To sum up and expand on the fallacies of this approach:
* Ignorance and incuriosity persists about the unscientific, untenable methodology applied to these comparison tests. Methods are never disclosed or detailed by the creators and never questioned by the consumers - an unscientific, wobbly foundation to forming a fact-based opinion or to making an informed purchase decision.
* As prices for vintage originals (which are then often "shot out" against current-production copies of the same model) have skyrocketed in recent years, 'shootouts' also have skyrocketed, which can give a potential buyer with limited financial means the illusion of being able to achieve sonic excellence on the cheap.
* Test conditions are so far beyond any realistic setup and working experience encountered in professional recording scenarios that a microphone costing less than 1/10 of another one it is compared to sounds somehow indistinguishable from it.
* Lively discussions ensue about a 60+ year-old Neumann M49 having a "slightly preferable" midrange, compared to a brand-new M49V reissue, without verifying capsule version and condition, tube health, power supply voltages, and other vital checks. This is akin to comparing performance of two otherwise similar cars - one veteran, one brand-new, one worth millions, the other a mere fraction - without as much as opening the hood.
As I pointed out in my previous post, disregarding the relevance and individual variation which proximity effect has on pressure gradient microphones does gross disservice when evaluating a mic's optimal distance from a sound source.
Here is another example of the "sin of equal distance" (let alone, the ultimate sin of using mics with different capsule topology at the same, unrealistic distance from the sound source):
https://www.youtube.com/watch?v=BTUcnWDMPJs
What is also striking to me: true professionals owning or working in successful commercial studios rarely participate in these amateur contests. People publishing these tests are usually thoae who have some kind of financial interest in the test results, or buyers who have succumbed to confirmation bias: I own the cheaper copy, and, see? it's just as good!
What about the argument: "let me do a preliminary check of a mic online, before I audition in person"?

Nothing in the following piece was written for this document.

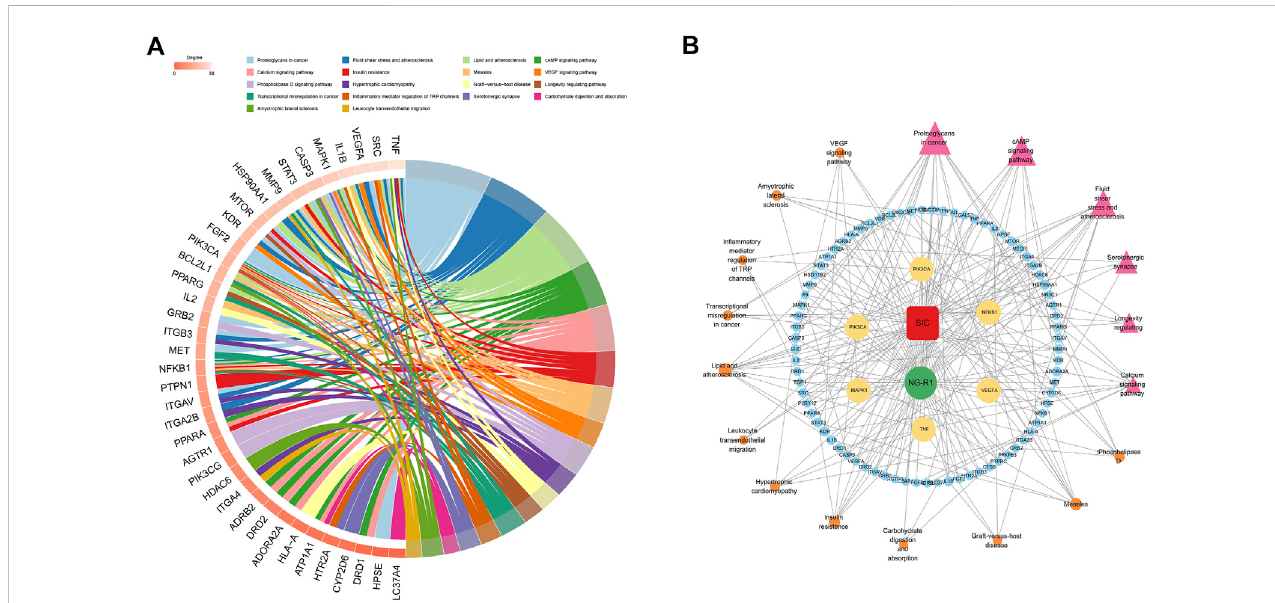
FIGURE 5 KEGG pathway and target-pathway network diagram construction. (A) The 51 targets ’ KEGG enrichment analysis. (B) Multidimensional network diagram of the fi rst 18 KEGG pathways ’ common targets and information.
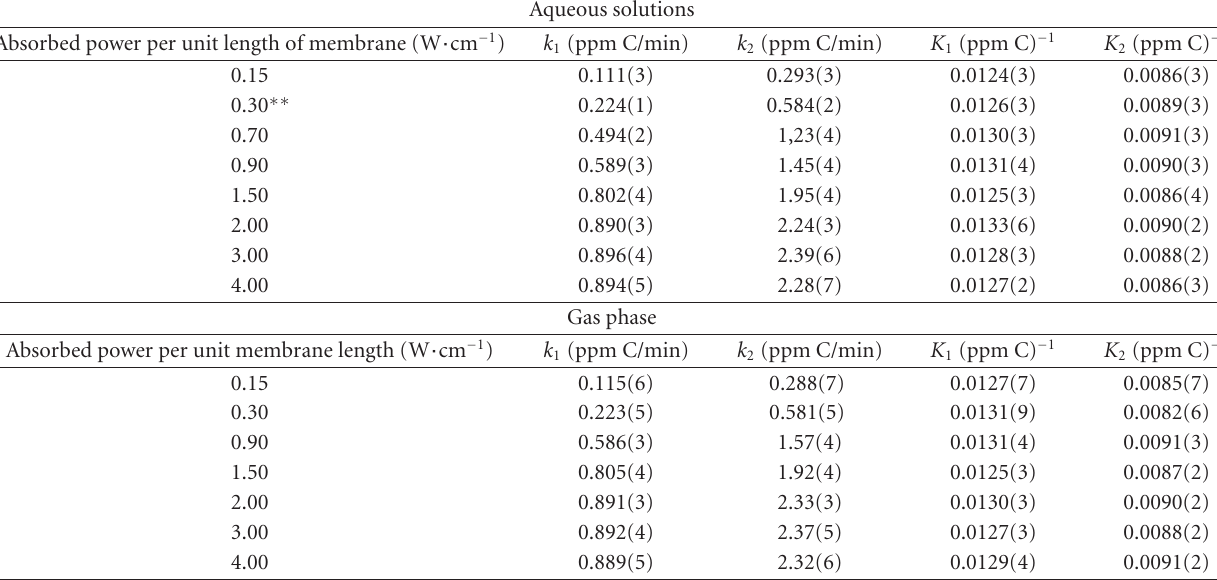
Table 1: Parameters ∗ , k 1 and K 1 , k 2 and K 2 , able to fit the whole photomineralization curve, following Scheme (2), at various values of absorbed power per unit length of membrane expressed inW · cm − 1 . They were obtained by the optimization of kinetic curves, by using the set of di ff erential equations corresponding to kinetic model of Scheme (2). All the parameters are expressed in ppm of carbon (mass of C/volume, mg/L) and refer to the photodegradation of methane in gaseous phase, and in aqueous solutions, in the presence of stoichiometric hydrogen peroxide (for the aqueous solutions) or of dioxygen of air (for the gas-phase experiments), as oxygen donors (treated volume of the gas phase or of the aqueous solutions 4.00 L; membrane length 100 . 0 ± 0 . 5 cm; ratio between overall reaction volume and membrane length 160 ± 6 cm 3 /cm 2 ; PHOTOPER M (cid:2) BIT/313 membranes immobilizing 30 ± 3 wt.% TiO 2 , in the absence of any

The same fundamental flaw persists. If the online presentation is unreliable, how can it serve as a first round of elimination? A mic that may sound terrible in a video may sound great in reality, and vice versa.
So why then even bother bringing this up again?
In the absence of rigorous discussion, and by continuing to ignore pleas to use a more scientific methodology when examining digital copies of sonic impressions of high-end microphones, the current trend of trusting online mic comparisons will eventually take hold and become the new working standard. It may bring headaches, heartaches and remorse to those who took these tests seriously and made purchasing decisions based on them.